Au final, au regard des critères de jugement qui sont au cœur de sa mission, le Comité ne peut identifier de raison de s’opposer à l’usage du cannabis par des malades qui disent en tirer un bénéfice, quand bien même ce bénéfice n’est pas démontré selon les méthodologies scientifiques les plus rigoureuses. Il conviendrait que, pour ces malades, l’accès au cannabis ou à ses substances actives puisse se faire sous une forme leur permettant d’éviter de le fumer, afin de ne pas être exposés aux effets délétères de ce mode de consommation. Il conviendrait également que cet accès puisse être encadré par les autorités de santé, afin d’apporter aux personnes malades les garanties nécessaires quant à la qualité, aux concentrations et aux modalités d’utilisation optimale du cannabis ou de ses substances actives. Un tel encadrement permettrait de surcroît aux personnes malades de se dispenser de faire appel à des circuits parallèles pour se procurer le produit dont elles tirent bénéfice. Il leur éviterait également de risquer des poursuites pénales du fait de leur consommation.

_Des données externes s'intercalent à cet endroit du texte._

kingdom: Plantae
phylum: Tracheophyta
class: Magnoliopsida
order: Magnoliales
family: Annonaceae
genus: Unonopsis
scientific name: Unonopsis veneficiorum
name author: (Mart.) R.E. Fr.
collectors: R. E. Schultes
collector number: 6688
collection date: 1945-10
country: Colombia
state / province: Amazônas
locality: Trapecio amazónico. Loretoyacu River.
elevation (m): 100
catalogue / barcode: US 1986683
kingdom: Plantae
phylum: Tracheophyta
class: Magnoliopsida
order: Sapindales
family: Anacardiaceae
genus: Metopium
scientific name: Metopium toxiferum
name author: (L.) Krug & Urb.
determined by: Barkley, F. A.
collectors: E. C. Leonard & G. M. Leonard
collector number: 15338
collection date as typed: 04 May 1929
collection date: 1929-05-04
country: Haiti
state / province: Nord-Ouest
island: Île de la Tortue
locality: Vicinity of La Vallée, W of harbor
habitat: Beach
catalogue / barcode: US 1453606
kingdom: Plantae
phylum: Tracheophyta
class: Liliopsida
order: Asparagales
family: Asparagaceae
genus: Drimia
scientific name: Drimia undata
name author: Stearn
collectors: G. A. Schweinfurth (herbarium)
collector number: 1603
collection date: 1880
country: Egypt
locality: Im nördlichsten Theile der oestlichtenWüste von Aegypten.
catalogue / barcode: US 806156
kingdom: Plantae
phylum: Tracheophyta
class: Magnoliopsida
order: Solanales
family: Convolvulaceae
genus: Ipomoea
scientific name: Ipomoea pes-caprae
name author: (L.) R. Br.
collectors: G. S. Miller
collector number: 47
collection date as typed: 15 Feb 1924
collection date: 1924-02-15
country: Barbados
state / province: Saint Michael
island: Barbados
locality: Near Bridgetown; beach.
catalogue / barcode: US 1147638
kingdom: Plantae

[1] Décret n° 2013-473 du 5 juin 2013 modifiant en ce qui concerne les spécialités pharmaceutiques les dispositions de l’article R. 5132-86 du code de la santé publique relatives à l’interdiction d’opérations portant sur le cannabis ou ses dérivés.

[2] Les trois indications possibles pour l’obtention d’une ATU nominative du dronabinol sont :

- douleurs neuropathiques après échec de tous les traitements ;

- nausées et vomissements dans le cadre de chimiothérapie anticancéreuse ;

- anorexie chez le patient VIH

[3] Selon un compte rendu de la séance du 13 février 2014 du Comité technique des Centres d’Evaluation et d’Information sur la Pharmacodépendance de l’Ansm, sur la période 2006-2013, 508 ATU nominatives ont été octroyées, à 70 % pour des douleurs neuropathiques.

[4] En 2017, près de quatre adolescents de 17 ans sur dix ont déjà fumé du cannabis au cours de leur vie (39,1 %). L’usage régulier concerne 7,2 % des adolescents de 17 ans. En 2016, 42 % des adultes âgés de 18 à 64 ans déclarent avoir déjà consommé du cannabis au cours de leur vie. La consommation actuelle concerne 11 % d’entre eux (28 % parmi les 18-25 ans). Données de l’Observatoire français des drogues et des toxicomanies figurant sur son site (https://www.ofdt.fr/produits-et-addicti … nabis/#lp) consulté le 22/10/2018.

[5] L’OFDT indique sur son site que « La France devance clairement les autres membres de l’Union européenne (plus la Norvège et la Turquie) avec une prévalence d’usage dans l’année nettement supérieure à celles observées dans la plupart des pays ».

[6] National Academies of Sciences, Engineering, and Medicine. 2017. The health effects of cannabis and cannabinoids: The current state of evidence and recommendations for research. Washington, DC: The National Academies Press. doi: 10.17226/24625.

[7] Sativex, solution pour pulvérisation buccale, Commission de la Transparence, Avis du 22 octobre 2014.